What the exercise asks – Copy out every line of the data below with no changes.

Records for processing –
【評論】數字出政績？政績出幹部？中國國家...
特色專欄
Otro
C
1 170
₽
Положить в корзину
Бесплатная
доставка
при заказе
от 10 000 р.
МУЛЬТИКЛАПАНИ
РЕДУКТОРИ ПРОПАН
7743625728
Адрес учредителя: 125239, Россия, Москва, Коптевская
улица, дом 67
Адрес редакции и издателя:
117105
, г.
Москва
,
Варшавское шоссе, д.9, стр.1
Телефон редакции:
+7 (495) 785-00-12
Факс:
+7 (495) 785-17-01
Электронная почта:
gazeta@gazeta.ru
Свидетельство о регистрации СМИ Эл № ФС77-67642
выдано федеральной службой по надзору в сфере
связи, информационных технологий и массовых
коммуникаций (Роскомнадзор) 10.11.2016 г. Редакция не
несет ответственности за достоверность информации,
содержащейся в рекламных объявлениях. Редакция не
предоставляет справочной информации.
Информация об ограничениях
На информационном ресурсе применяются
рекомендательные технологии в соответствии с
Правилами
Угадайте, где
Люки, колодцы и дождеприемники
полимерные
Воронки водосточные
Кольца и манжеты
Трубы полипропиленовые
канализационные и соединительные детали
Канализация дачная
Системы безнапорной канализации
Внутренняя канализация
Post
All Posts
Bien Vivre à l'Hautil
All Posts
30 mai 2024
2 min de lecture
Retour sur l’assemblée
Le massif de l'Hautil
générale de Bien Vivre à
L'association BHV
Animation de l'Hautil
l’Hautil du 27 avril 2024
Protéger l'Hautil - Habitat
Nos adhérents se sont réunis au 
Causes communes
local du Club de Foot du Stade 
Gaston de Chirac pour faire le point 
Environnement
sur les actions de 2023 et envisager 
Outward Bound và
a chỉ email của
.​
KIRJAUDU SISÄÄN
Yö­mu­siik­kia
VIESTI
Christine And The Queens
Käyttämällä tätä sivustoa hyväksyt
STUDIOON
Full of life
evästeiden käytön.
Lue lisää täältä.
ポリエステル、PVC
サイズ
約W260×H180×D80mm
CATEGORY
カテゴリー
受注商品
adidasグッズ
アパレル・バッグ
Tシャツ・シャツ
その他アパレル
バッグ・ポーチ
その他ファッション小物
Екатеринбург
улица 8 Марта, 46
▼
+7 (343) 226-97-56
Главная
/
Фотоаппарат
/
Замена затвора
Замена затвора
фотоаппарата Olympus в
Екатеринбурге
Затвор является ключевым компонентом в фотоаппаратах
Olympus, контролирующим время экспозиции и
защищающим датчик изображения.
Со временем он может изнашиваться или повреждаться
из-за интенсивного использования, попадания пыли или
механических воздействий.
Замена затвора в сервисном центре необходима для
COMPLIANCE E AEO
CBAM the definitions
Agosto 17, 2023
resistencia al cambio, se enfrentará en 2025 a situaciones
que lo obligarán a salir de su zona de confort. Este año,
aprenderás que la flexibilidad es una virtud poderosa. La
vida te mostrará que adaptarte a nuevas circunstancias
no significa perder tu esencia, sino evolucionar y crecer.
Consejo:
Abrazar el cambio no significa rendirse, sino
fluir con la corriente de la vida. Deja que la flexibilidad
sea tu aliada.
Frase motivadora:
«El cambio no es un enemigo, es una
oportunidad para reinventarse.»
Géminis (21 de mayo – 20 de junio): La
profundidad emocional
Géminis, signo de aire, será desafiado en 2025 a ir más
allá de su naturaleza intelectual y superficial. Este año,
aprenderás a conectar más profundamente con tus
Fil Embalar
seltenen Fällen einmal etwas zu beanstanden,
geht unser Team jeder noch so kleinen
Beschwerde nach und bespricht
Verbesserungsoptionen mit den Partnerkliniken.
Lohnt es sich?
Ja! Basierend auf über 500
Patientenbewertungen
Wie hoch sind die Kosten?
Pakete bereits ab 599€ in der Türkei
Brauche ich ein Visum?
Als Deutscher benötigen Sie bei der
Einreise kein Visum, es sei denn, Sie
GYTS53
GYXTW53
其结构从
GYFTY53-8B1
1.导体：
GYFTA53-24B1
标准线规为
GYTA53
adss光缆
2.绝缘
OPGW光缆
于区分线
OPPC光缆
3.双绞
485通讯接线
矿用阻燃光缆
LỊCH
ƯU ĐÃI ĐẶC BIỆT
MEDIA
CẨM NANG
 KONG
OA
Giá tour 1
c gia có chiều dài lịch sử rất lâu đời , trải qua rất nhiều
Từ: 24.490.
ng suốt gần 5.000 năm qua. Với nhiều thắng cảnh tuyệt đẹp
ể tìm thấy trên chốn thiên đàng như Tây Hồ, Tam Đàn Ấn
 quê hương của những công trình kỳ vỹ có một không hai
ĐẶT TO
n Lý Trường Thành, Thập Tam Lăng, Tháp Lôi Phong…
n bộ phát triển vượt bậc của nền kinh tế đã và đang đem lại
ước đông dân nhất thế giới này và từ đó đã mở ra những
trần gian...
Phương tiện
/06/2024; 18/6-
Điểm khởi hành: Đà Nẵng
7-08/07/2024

Answer area –
【評論】數字出政績？政績出幹部？中國國家...
特色專欄
Otro
C
1 170
₽
Положить в корзину
Бесплатная
доставка
при заказе
от 10 000 р.
МУЛЬТИКЛАПАНИ
РЕДУКТОРИ ПРОПАН
7743625728
Адрес учредителя: 125239, Россия, Москва, Коптевская
улица, дом 67
Адрес редакции и издателя:
117105
, г.
Москва
,
Варшавское шоссе, д.9, стр.1
Телефон редакции:
+7 (495) 785-00-12
Факс:
+7 (495) 785-17-01
Электронная почта:
gazeta@gazeta.ru
Свидетельство о регистрации СМИ Эл № ФС77-67642
выдано федеральной службой по надзору в сфере
связи, информационных технологий и массовых
коммуникаций (Роскомнадзор) 10.11.2016 г. Редакция не
несет ответственности за достоверность информации,
содержащейся в рекламных объявлениях. Редакция не
предоставляет справочной информации.
Информация об ограничениях
На информационном ресурсе применяются
рекомендательные технологии в соответствии с
Правилами
Угадайте, где
Люки, колодцы и дождеприемники
полимерные
Воронки водосточные
Кольца и манжеты
Трубы полипропиленовые
канализационные и соединительные детали
Канализация дачная
Системы безнапорной канализации
Внутренняя канализация
Post
All Posts
Bien Vivre à l'Hautil
All Posts
30 mai 2024
2 min de lecture
Retour sur l’assemblée
Le massif de l'Hautil
générale de Bien Vivre à
L'association BHV
Animation de l'Hautil
l’Hautil du 27 avril 2024
Protéger l'Hautil - Habitat
Nos adhérents se sont réunis au 
Causes communes
local du Club de Foot du Stade 
Gaston de Chirac pour faire le point 
Environnement
sur les actions de 2023 et envisager 
Outward Bound và
a chỉ email của
.​
KIRJAUDU SISÄÄN
Yö­mu­siik­kia
VIESTI
Christine And The Queens
Käyttämällä tätä sivustoa hyväksyt
STUDIOON
Full of life
evästeiden käytön.
Lue lisää täältä.
ポリエステル、PVC
サイズ
約W260×H180×D80mm
CATEGORY
カテゴリー
受注商品
adidasグッズ
アパレル・バッグ
Tシャツ・シャツ
その他アパレル
バッグ・ポーチ
その他ファッション小物
Екатеринбург
улица 8 Марта, 46
▼
+7 (343) 226-97-56
Главная
/
Фотоаппарат
/
Замена затвора
Замена затвора
фотоаппарата Olympus в
Екатеринбурге
Затвор является ключевым компонентом в фотоаппаратах
Olympus, контролирующим время экспозиции и
защищающим датчик изображения.
Со временем он может изнашиваться или повреждаться
из-за интенсивного использования, попадания пыли или
механических воздействий.
Замена затвора в сервисном центре необходима для
COMPLIANCE E AEO
CBAM the definitions
Agosto 17, 2023
resistencia al cambio, se enfrentará en 2025 a situaciones
que lo obligarán a salir de su zona de confort. Este año,
aprenderás que la flexibilidad es una virtud poderosa. La
vida te mostrará que adaptarte a nuevas circunstancias
no significa perder tu esencia, sino evolucionar y crecer.
Consejo:
Abrazar el cambio no significa rendirse, sino
fluir con la corriente de la vida. Deja que la flexibilidad
sea tu aliada.
Frase motivadora:
«El cambio no es un enemigo, es una
oportunidad para reinventarse.»
Géminis (21 de mayo – 20 de junio): La
profundidad emocional
Géminis, signo de aire, será desafiado en 2025 a ir más
allá de su naturaleza intelectual y superficial. Este año,
aprenderás a conectar más profundamente con tus
Fil Embalar
seltenen Fällen einmal etwas zu beanstanden,
geht unser Team jeder noch so kleinen
Beschwerde nach und bespricht
Verbesserungsoptionen mit den Partnerkliniken.
Lohnt es sich?
Ja! Basierend auf über 500
Patientenbewertungen
Wie hoch sind die Kosten?
Pakete bereits ab 599€ in der Türkei
Brauche ich ein Visum?
Als Deutscher benötigen Sie bei der
Einreise kein Visum, es sei denn, Sie
GYTS53
GYXTW53
其结构从
GYFTY53-8B1
1.导体：
GYFTA53-24B1
标准线规为
GYTA53
adss光缆
2.绝缘
OPGW光缆
于区分线
OPPC光缆
3.双绞
485通讯接线
矿用阻燃光缆
LỊCH
ƯU ĐÃI ĐẶC BIỆT
MEDIA
CẨM NANG
 KONG
OA
Giá tour 1
c gia có chiều dài lịch sử rất lâu đời , trải qua rất nhiều
Từ: 24.490.
ng suốt gần 5.000 năm qua. Với nhiều thắng cảnh tuyệt đẹp
ể tìm thấy trên chốn thiên đàng như Tây Hồ, Tam Đàn Ấn
 quê hương của những công trình kỳ vỹ có một không hai
ĐẶT TO
n Lý Trường Thành, Thập Tam Lăng, Tháp Lôi Phong…
n bộ phát triển vượt bậc của nền kinh tế đã và đang đem lại
ước đông dân nhất thế giới này và từ đó đã mở ra những
trần gian...
Phương tiện
/06/2024; 18/6-
Điểm khởi hành: Đà Nẵng
7-08/07/2024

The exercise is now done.